The upstate subminimum wage for food service workers is $7.50, $2.90 less per hour than full minimum wage. The lower pay tier – called a tip credit – exists because servers, bussers and bartenders get money from tips that is supposed to fill the gap.
If the law requires waiters and waitresses to be paid full minimum wage, two outcomes are likely. First, higher labor costs will force most restaurants to raise prices. Second, restaurant customers – taking note of the bump up in prices and their servers’ higher wages – are likely to be more frugal when it comes to tipping.
If a server’s wages plus tips don’t reach the level of minimum wage, employers are required to make up the difference. Opponents of the tip credit point out that some employers manipulate their books or use other subterfuge to avoid paying employees their due.
Other critics charge that servers whose take-home pay depends on tips will be more vulnerable to sexual harassment from customers, with the servers in no position to risk calling out someone’s misbehavior.
Those arguments aren’t without merit, but taking away the tip credit would be an overcorrection, one with unfortunate consequences.

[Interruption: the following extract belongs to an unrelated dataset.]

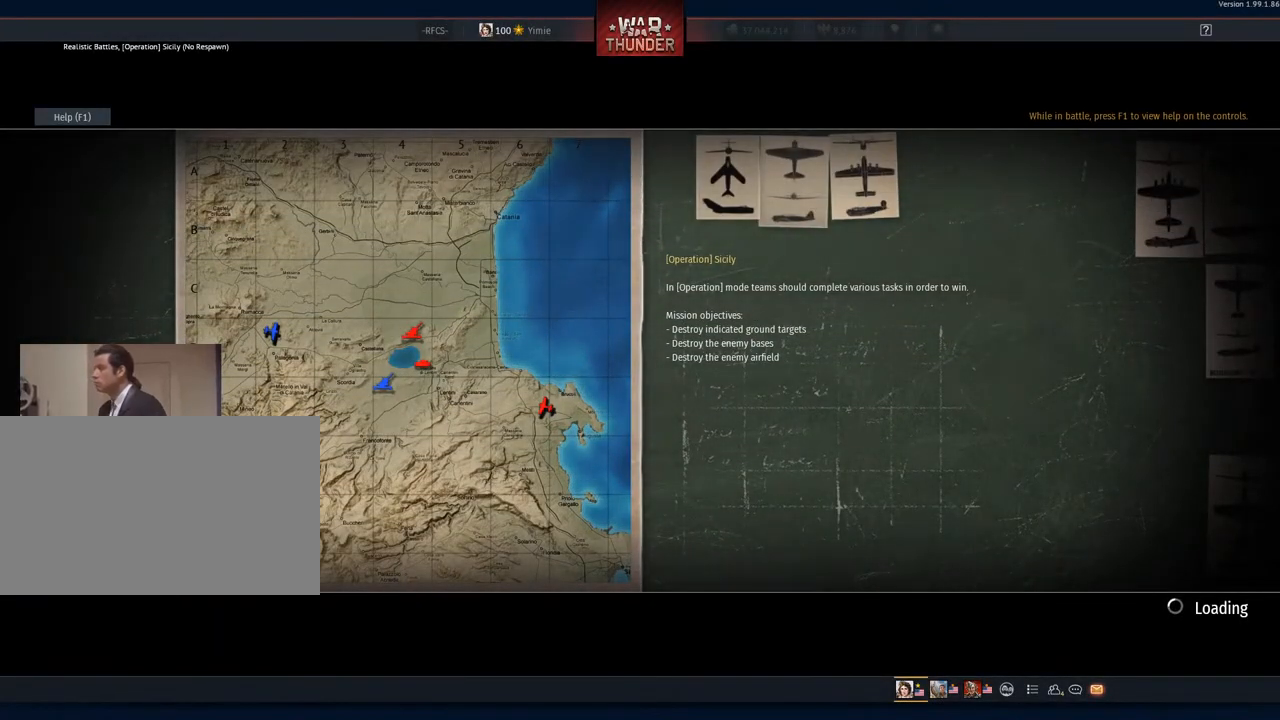
{"keys": [], "mouse": ["left"], "mouse_move": "left", "events": []}
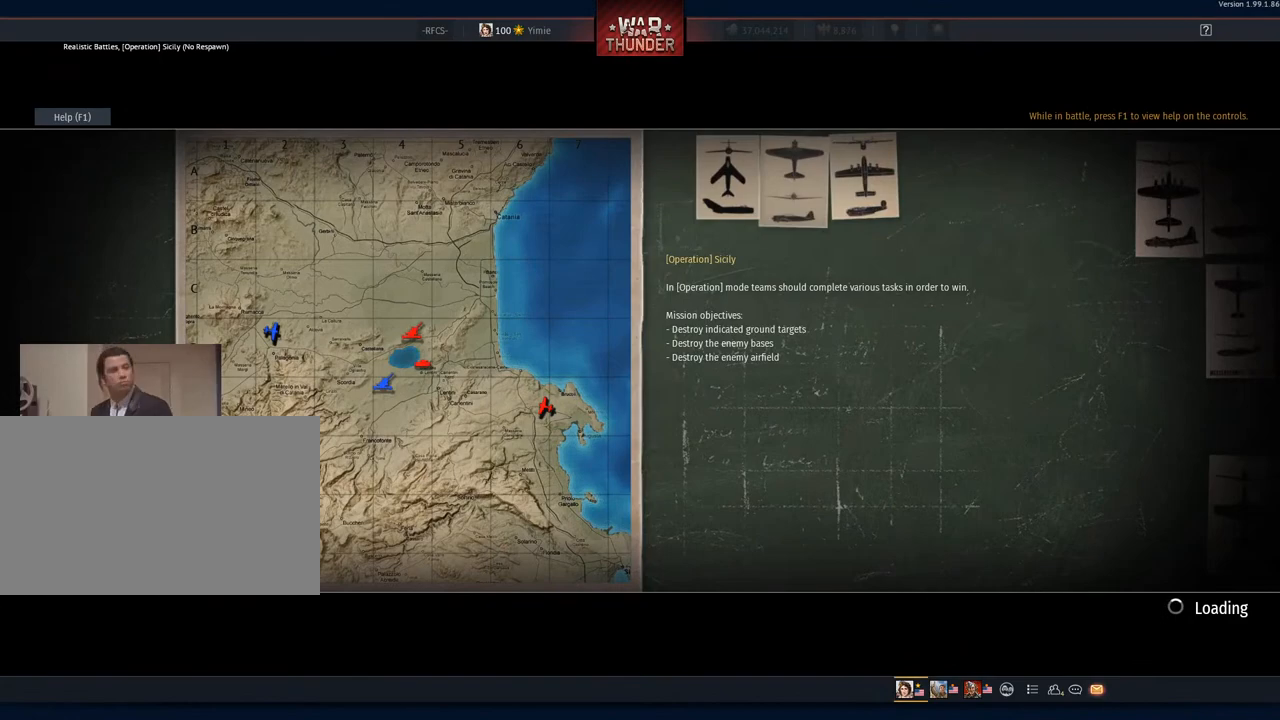
{"keys": [], "mouse": [], "mouse_move": "still", "events": [[468, "mouse_left", "up"]]}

Consider the act of ordering a pizza for delivery. Who among us can say they haven’t skimped on the delivery person’s tip when the pizza purveyor includes a delivery charge on the bill?
The same logic would hold when a restaurant patron noticed that her favorite chicken Parmesan dish had gone up in price by a few dollars, partially due to her server being paid a higher wage. That’s the menu equivalent of sticker shock and it would certainly lead to a decline in generosity by customers at tip time.
Demonstrators on both sides of the issue voiced their views in a public hearing on Tuesday at Erie Community College’s city campus.
One restaurant server, Bridget Michalski from JP Fitzgerald’s in the Village of Hamburg, spoke in favor of keeping the law as is. Michalski said she has been waiting on tables for 38 years and has made enough in tips to help her and her husband put eight children through Catholic school.
“I’ve earned everything I’ve gotten,” she said, adding that a higher minimum wage would cut into her tip income.
We’re all for workers getting a fair shake. But being a food server is a profession in which the most competent, hardworking and likable people often reap the most rewards. It would be unfortunate if some of those working men and women had their livelihoods diminished by Albany overreach.